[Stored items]
>>>

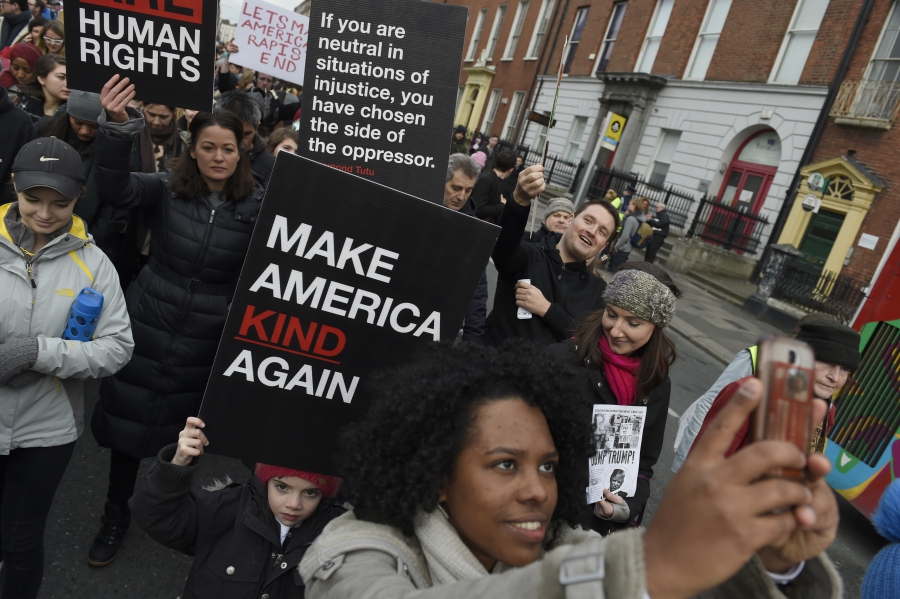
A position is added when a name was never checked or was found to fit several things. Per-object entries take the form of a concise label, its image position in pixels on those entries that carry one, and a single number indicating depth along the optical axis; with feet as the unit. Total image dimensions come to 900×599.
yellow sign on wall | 27.48
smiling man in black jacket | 9.95
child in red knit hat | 6.61
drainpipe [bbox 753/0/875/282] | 47.06
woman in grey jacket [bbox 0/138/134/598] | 7.29
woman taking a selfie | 2.35
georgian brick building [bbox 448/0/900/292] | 45.91
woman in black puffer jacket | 9.30
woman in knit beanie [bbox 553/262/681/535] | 7.98
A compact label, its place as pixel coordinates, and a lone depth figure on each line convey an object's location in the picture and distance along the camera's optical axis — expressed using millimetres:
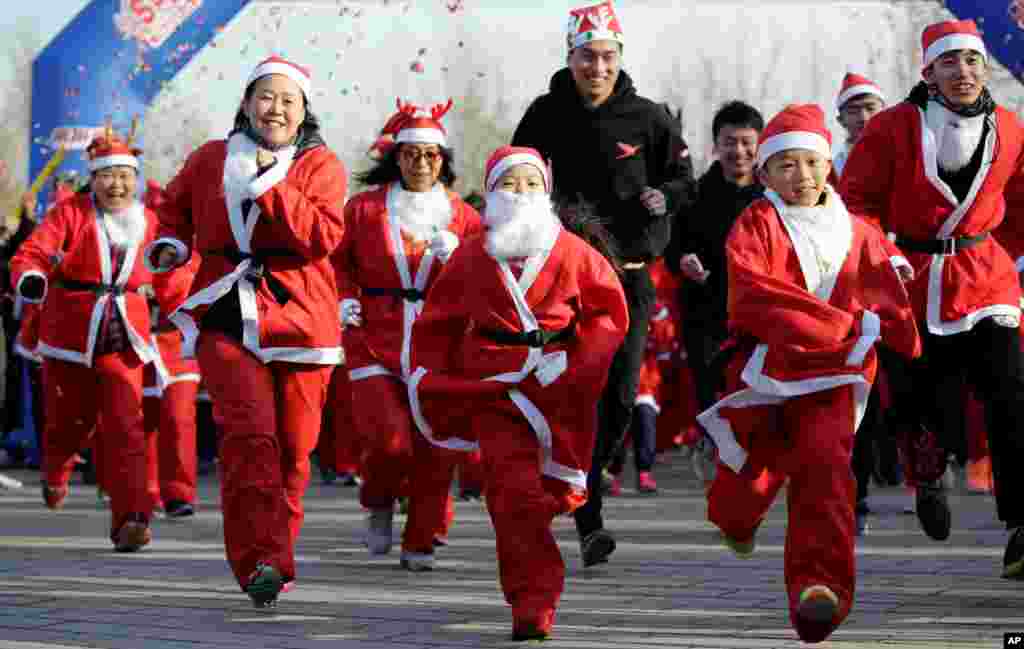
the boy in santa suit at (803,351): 10331
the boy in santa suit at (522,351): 11525
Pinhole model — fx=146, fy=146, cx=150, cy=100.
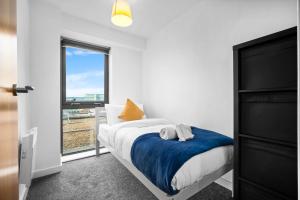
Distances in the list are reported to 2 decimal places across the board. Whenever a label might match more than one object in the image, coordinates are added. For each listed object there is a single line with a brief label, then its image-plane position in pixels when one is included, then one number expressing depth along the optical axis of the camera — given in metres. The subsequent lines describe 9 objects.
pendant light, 1.67
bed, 1.19
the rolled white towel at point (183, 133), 1.62
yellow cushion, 2.84
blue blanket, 1.17
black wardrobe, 1.08
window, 2.94
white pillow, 2.79
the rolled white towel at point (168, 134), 1.65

<<<

» **TASK INSTRUCTIONS**:
In the data above, retype exactly and only the lines between the one holding "the boy in santa suit at (522,351): 11525" and the one holding "Pinhole model —", inclusive.

» **COMPLETED TASK**:
the boy in santa suit at (522,351): 11525
Pinhole model — fx=146, fy=146, cx=150, cy=100.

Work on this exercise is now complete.